* _Task description_: Translate this sentence from the article about Steve Case and the next Silicon Valley into Spanish: "Back in the 1990s, the area between San Jose and San Francisco wasn’t all that different from the rest of the U.S."

* _Passage provided_:
AOL Co-Founder Steve Case Predicts the Cities and Industries That Could Create the Next Silicon Valley


Back in the 1990s, the area between San Jose and San Francisco wasn’t all that different from the rest of the U.S. Now it’s the country’s undisputed tech capital.

So what city might stand a chance of becoming the next Silicon Valley? AOL co-founder and Revolution founder Steve Case says predicting that is like trying to choose a favorite child–but he’s willing to highlight a few candidates. Case, whose Rise of the Rest fund invests solely in companies outside of the VC-saturated states California, New York and Massachusetts, gave his insights during a fireside chat at the 2020 Inc. 5000 Vision Conference, a weeklong virtual event celebrating this year’s Inc. 5000 list of America’s fastest-growing private companies.

Case said cities like Ann Arbor, Michigan and Pittsburgh are seeing startup success thanks to research institutions–the University of Michigan and Carnegie Mellon, respectively–that have been successful at retaining talent in recent years. “Before people would go to those great universities and leave as part of that brain drain,” he said. “Now more people graduating are staying, and some people are even returning.”

* _Data excerpts_:
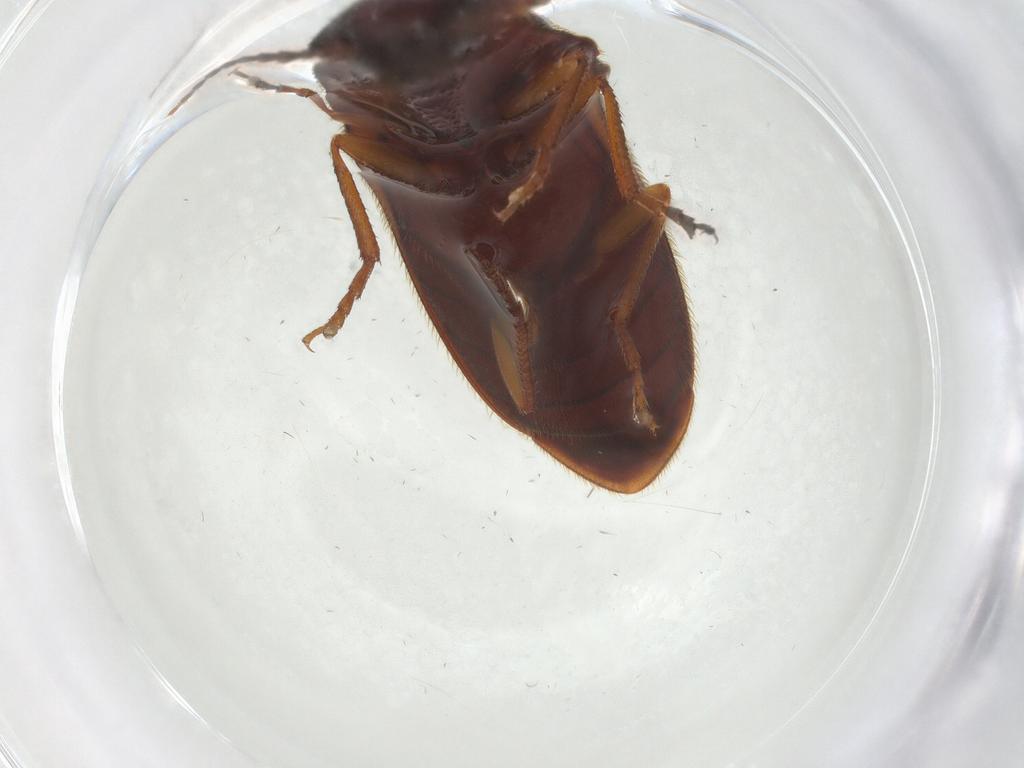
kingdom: Animalia
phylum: Arthropoda
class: Insecta
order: Coleoptera
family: Elateridae
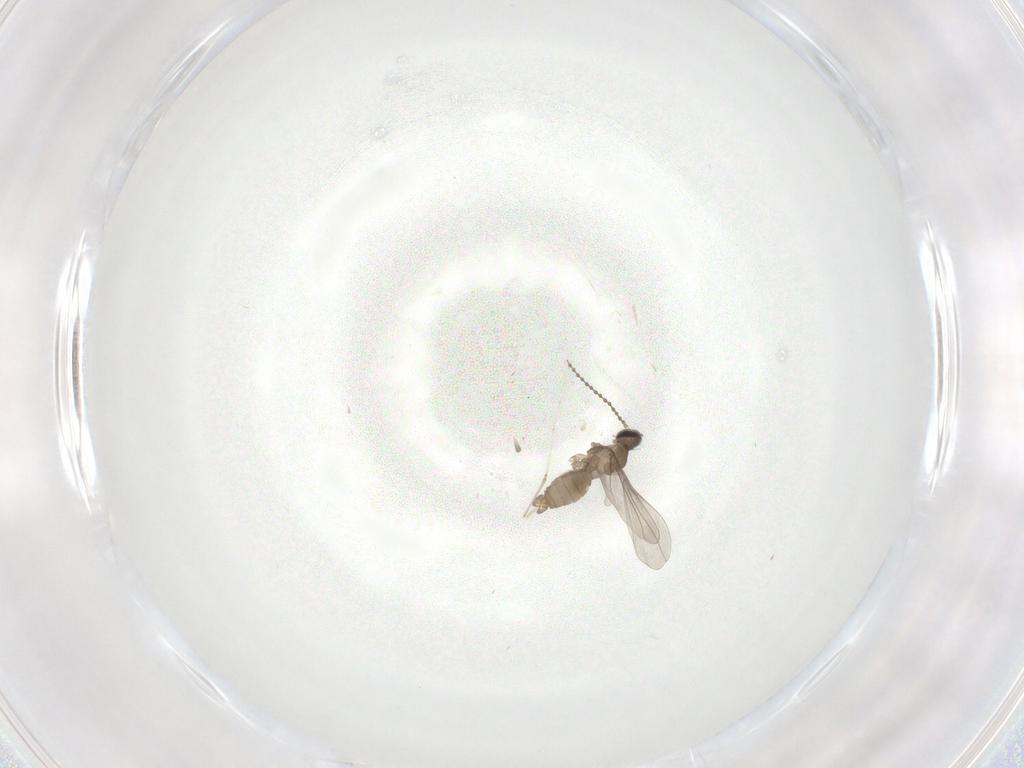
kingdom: Animalia
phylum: Arthropoda
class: Insecta
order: Diptera
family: Cecidomyiidae
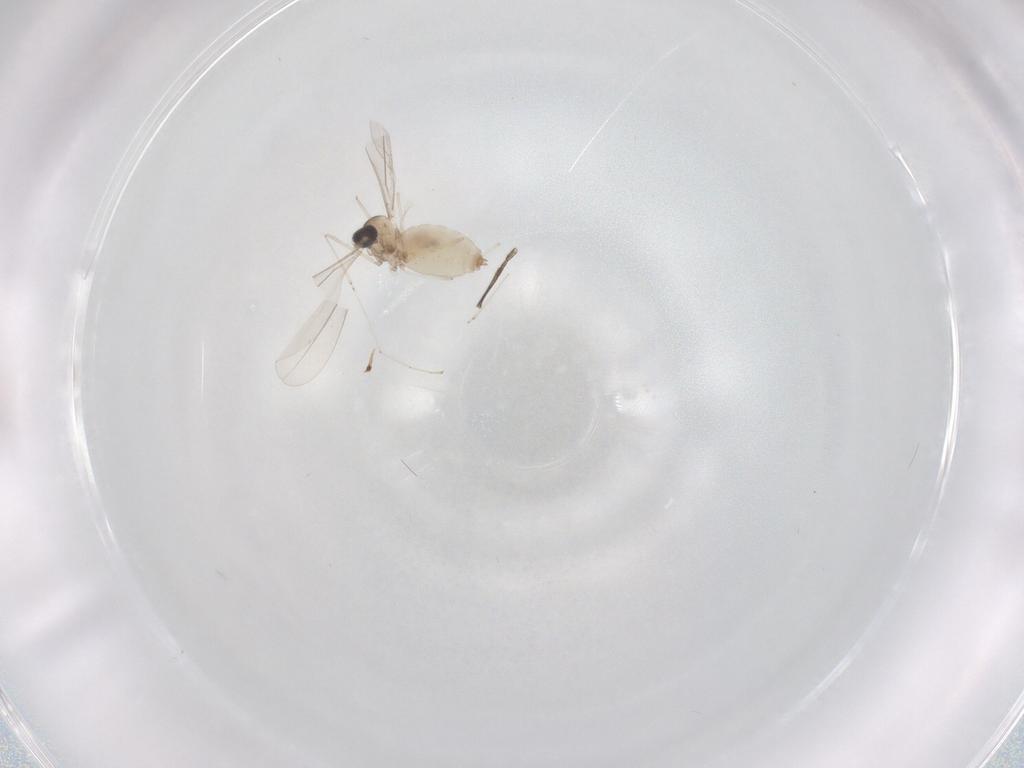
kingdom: Animalia
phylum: Arthropoda
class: Insecta
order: Diptera
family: Cecidomyiidae
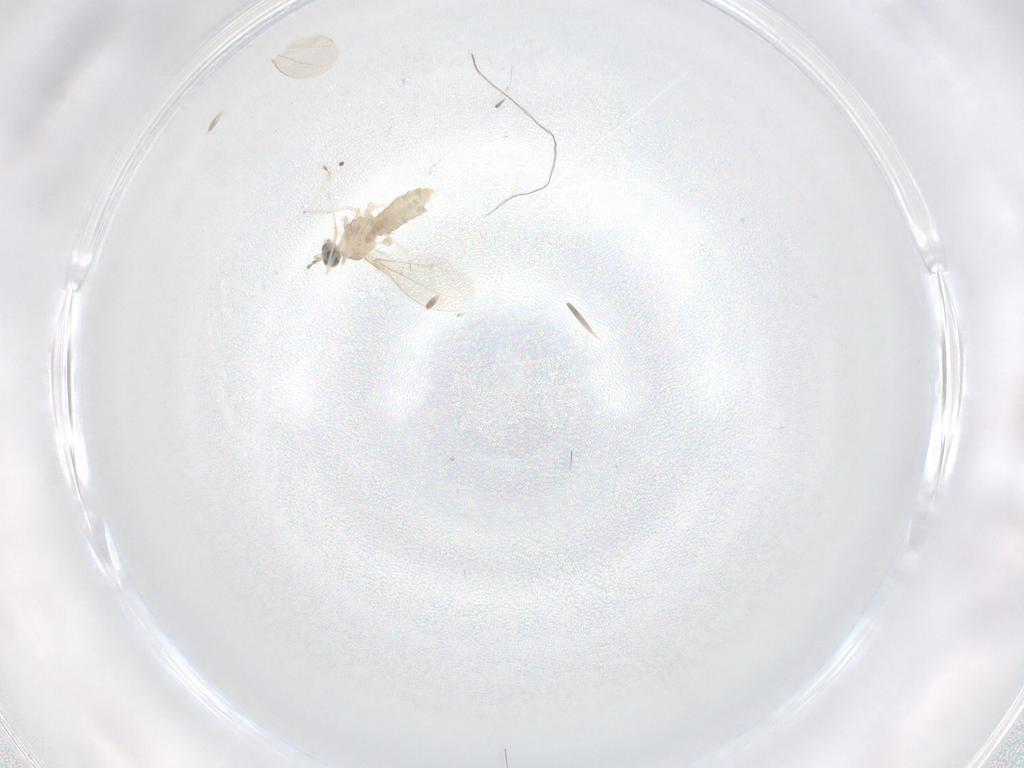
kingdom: Animalia
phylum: Arthropoda
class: Insecta
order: Diptera
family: Cecidomyiidae
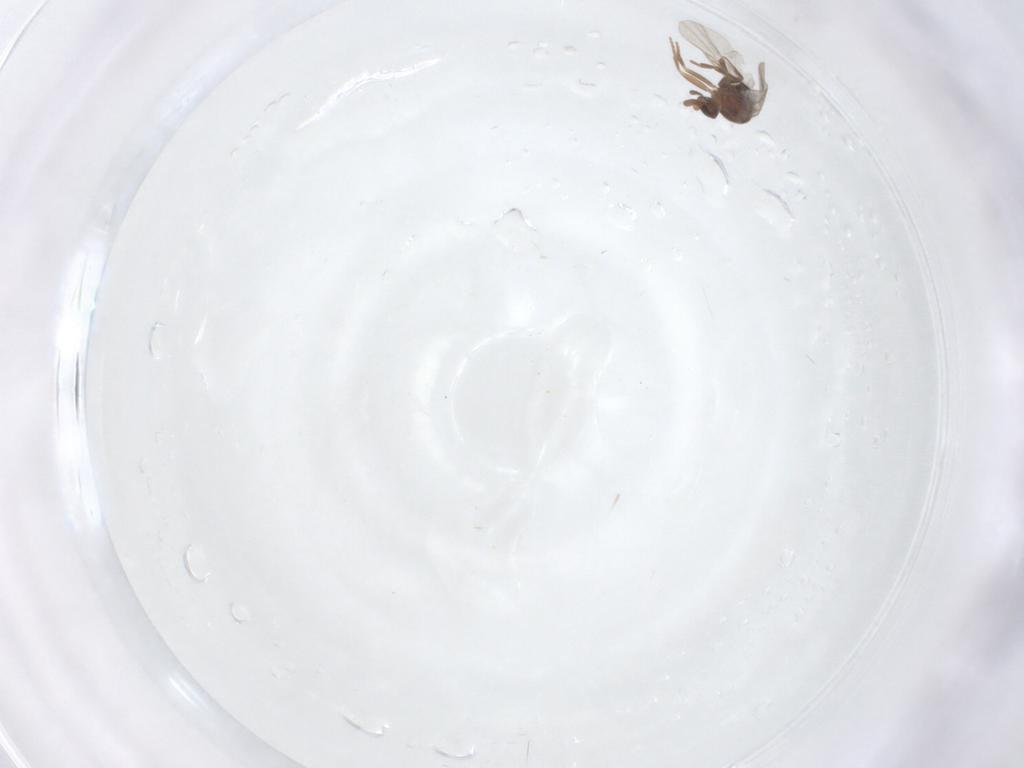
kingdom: Animalia
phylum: Arthropoda
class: Insecta
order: Diptera
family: Phoridae
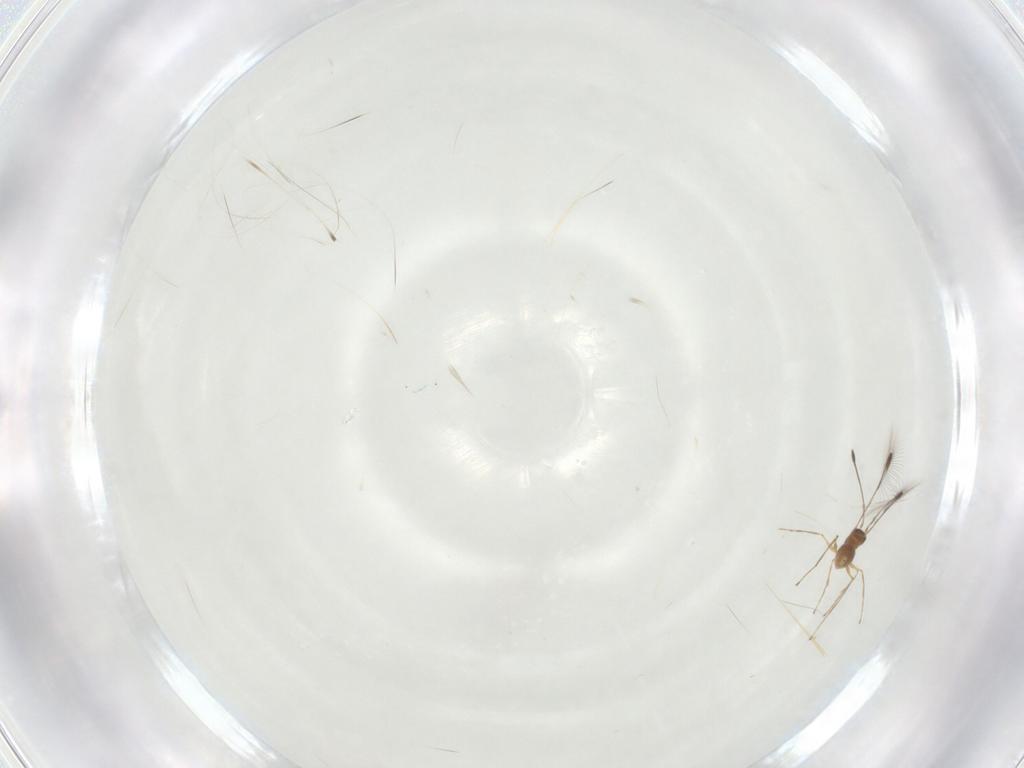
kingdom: Animalia
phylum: Arthropoda
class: Insecta
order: Hymenoptera
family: Mymaridae
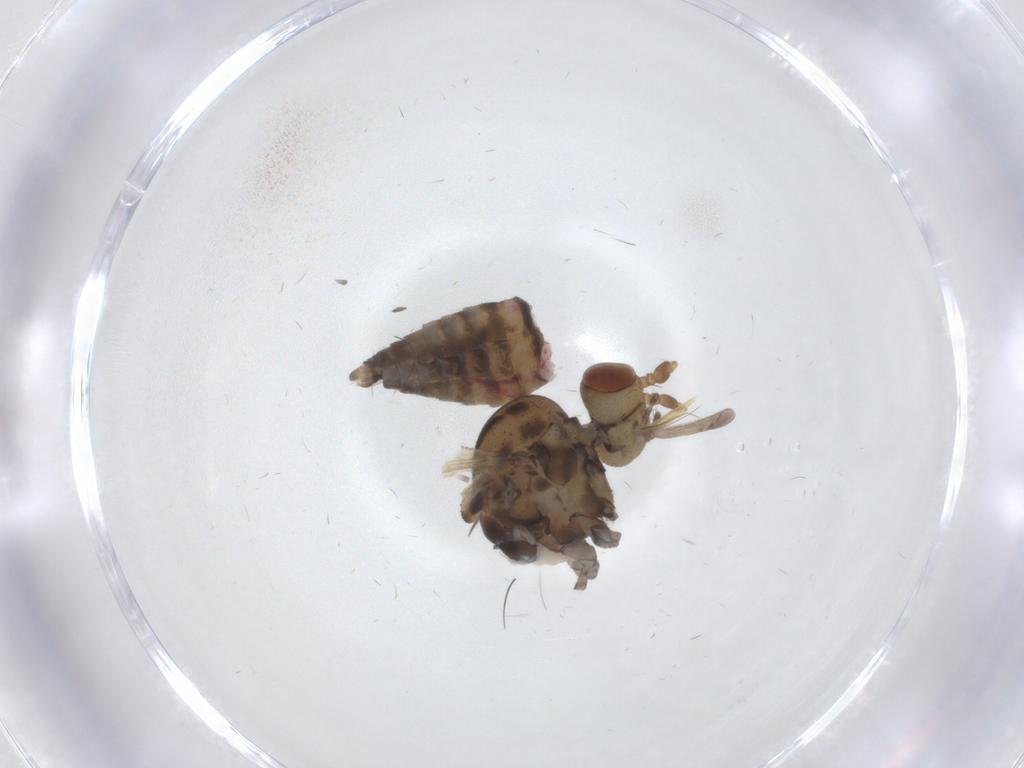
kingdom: Animalia
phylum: Arthropoda
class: Insecta
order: Diptera
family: Austroleptidae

* _Task response_: En la década de 1990, la zona entre San José y San Francisco no era tan diferente del resto de Estados Unidos.